(Page segmentation data)
%%

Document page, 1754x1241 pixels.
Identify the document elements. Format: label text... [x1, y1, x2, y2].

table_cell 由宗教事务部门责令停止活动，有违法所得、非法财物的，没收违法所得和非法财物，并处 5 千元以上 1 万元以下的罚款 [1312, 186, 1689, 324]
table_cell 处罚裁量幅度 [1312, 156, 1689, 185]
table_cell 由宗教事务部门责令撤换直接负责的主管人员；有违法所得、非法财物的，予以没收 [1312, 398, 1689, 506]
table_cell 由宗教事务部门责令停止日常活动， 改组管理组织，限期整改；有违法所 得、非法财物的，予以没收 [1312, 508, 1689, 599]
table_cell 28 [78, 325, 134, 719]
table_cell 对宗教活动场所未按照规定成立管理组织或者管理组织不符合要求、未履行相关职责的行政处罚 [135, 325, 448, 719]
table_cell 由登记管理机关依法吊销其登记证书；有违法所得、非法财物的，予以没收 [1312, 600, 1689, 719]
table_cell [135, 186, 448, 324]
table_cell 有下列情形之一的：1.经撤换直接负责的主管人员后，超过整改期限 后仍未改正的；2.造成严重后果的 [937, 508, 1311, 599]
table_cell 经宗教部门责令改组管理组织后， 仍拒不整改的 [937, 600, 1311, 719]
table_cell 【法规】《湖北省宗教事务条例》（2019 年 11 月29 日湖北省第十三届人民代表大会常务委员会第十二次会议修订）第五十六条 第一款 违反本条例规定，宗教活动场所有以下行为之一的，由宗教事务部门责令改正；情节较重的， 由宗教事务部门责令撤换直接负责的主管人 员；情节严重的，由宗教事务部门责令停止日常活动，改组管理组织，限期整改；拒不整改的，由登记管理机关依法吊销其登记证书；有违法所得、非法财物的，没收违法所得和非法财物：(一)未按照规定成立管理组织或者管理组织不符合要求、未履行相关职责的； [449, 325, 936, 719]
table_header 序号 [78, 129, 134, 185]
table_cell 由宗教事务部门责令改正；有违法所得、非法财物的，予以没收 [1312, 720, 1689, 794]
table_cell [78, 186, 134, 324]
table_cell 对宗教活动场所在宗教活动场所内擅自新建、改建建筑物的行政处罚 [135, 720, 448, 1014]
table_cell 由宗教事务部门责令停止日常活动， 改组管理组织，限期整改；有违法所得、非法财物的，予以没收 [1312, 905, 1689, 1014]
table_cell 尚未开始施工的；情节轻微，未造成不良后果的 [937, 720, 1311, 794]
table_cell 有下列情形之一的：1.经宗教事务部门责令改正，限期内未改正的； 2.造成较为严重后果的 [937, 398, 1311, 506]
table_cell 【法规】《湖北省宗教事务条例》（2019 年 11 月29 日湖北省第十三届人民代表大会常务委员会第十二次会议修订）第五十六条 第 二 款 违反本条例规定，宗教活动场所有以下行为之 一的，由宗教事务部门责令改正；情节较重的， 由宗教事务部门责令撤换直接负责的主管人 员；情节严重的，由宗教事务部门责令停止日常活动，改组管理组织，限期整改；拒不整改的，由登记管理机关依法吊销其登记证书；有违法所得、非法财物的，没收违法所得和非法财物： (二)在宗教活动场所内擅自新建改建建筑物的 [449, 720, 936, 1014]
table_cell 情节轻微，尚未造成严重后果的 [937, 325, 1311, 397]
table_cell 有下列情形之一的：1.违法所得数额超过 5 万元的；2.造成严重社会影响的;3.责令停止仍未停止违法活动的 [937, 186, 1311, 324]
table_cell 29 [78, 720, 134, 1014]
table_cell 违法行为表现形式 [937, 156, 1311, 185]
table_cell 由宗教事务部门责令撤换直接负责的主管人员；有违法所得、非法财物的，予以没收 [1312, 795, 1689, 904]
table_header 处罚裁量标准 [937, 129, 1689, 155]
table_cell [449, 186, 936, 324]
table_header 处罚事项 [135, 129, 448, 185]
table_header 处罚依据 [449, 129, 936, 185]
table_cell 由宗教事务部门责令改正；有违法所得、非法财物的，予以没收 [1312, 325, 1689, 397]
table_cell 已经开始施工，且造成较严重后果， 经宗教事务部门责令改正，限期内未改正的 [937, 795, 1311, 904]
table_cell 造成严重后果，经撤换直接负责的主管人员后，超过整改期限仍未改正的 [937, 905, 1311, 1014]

%%

Make a verbatim copy of every entry shown above.

Document page, 1754x1241 pixels.
Identify the document elements. Format: label text... [x1, y1, x2, y2].

table_cell 由宗教事务部门责令停止活动，有违法所得、非法财物的，没收违法所得和非法财物，并处 5 千元以上 1 万元以下的罚款 [1312, 186, 1689, 324]
table_cell 处罚裁量幅度 [1312, 156, 1689, 185]
table_cell 由宗教事务部门责令撤换直接负责的主管人员；有违法所得、非法财物的，予以没收 [1312, 398, 1689, 506]
table_cell 由宗教事务部门责令停止日常活动， 改组管理组织，限期整改；有违法所 得、非法财物的，予以没收 [1312, 508, 1689, 599]
table_cell 28 [78, 325, 134, 719]
table_cell 对宗教活动场所未按照规定成立管理组织或者管理组织不符合要求、未履行相关职责的行政处罚 [135, 325, 448, 719]
table_cell 由登记管理机关依法吊销其登记证书；有违法所得、非法财物的，予以没收 [1312, 600, 1689, 719]
table_cell [135, 186, 448, 324]
table_cell 有下列情形之一的：1.经撤换直接负责的主管人员后，超过整改期限 后仍未改正的；2.造成严重后果的 [937, 508, 1311, 599]
table_cell 经宗教部门责令改组管理组织后， 仍拒不整改的 [937, 600, 1311, 719]
table_cell 【法规】《湖北省宗教事务条例》（2019 年 11 月29 日湖北省第十三届人民代表大会常务委员会第十二次会议修订）第五十六条 第一款 违反本条例规定，宗教活动场所有以下行为之一的，由宗教事务部门责令改正；情节较重的， 由宗教事务部门责令撤换直接负责的主管人 员；情节严重的，由宗教事务部门责令停止日常活动，改组管理组织，限期整改；拒不整改的，由登记管理机关依法吊销其登记证书；有违法所得、非法财物的，没收违法所得和非法财物：(一)未按照规定成立管理组织或者管理组织不符合要求、未履行相关职责的； [449, 325, 936, 719]
table_header 序号 [78, 129, 134, 185]
table_cell 由宗教事务部门责令改正；有违法所得、非法财物的，予以没收 [1312, 720, 1689, 794]
table_cell [78, 186, 134, 324]
table_cell 对宗教活动场所在宗教活动场所内擅自新建、改建建筑物的行政处罚 [135, 720, 448, 1014]
table_cell 由宗教事务部门责令停止日常活动， 改组管理组织，限期整改；有违法所得、非法财物的，予以没收 [1312, 905, 1689, 1014]
table_cell 尚未开始施工的；情节轻微，未造成不良后果的 [937, 720, 1311, 794]
table_cell 有下列情形之一的：1.经宗教事务部门责令改正，限期内未改正的； 2.造成较为严重后果的 [937, 398, 1311, 506]
table_cell 【法规】《湖北省宗教事务条例》（2019 年 11 月29 日湖北省第十三届人民代表大会常务委员会第十二次会议修订）第五十六条 第 二 款 违反本条例规定，宗教活动场所有以下行为之 一的，由宗教事务部门责令改正；情节较重的， 由宗教事务部门责令撤换直接负责的主管人 员；情节严重的，由宗教事务部门责令停止日常活动，改组管理组织，限期整改；拒不整改的，由登记管理机关依法吊销其登记证书；有违法所得、非法财物的，没收违法所得和非法财物： (二)在宗教活动场所内擅自新建改建建筑物的 [449, 720, 936, 1014]
table_cell 情节轻微，尚未造成严重后果的 [937, 325, 1311, 397]
table_cell 有下列情形之一的：1.违法所得数额超过 5 万元的；2.造成严重社会影响的;3.责令停止仍未停止违法活动的 [937, 186, 1311, 324]
table_cell 29 [78, 720, 134, 1014]
table_cell 违法行为表现形式 [937, 156, 1311, 185]
table_cell 由宗教事务部门责令撤换直接负责的主管人员；有违法所得、非法财物的，予以没收 [1312, 795, 1689, 904]
table_header 处罚裁量标准 [937, 129, 1689, 155]
table_cell [449, 186, 936, 324]
table_header 处罚事项 [135, 129, 448, 185]
table_header 处罚依据 [449, 129, 936, 185]
table_cell 由宗教事务部门责令改正；有违法所得、非法财物的，予以没收 [1312, 325, 1689, 397]
table_cell 已经开始施工，且造成较严重后果， 经宗教事务部门责令改正，限期内未改正的 [937, 795, 1311, 904]
table_cell 造成严重后果，经撤换直接负责的主管人员后，超过整改期限仍未改正的 [937, 905, 1311, 1014]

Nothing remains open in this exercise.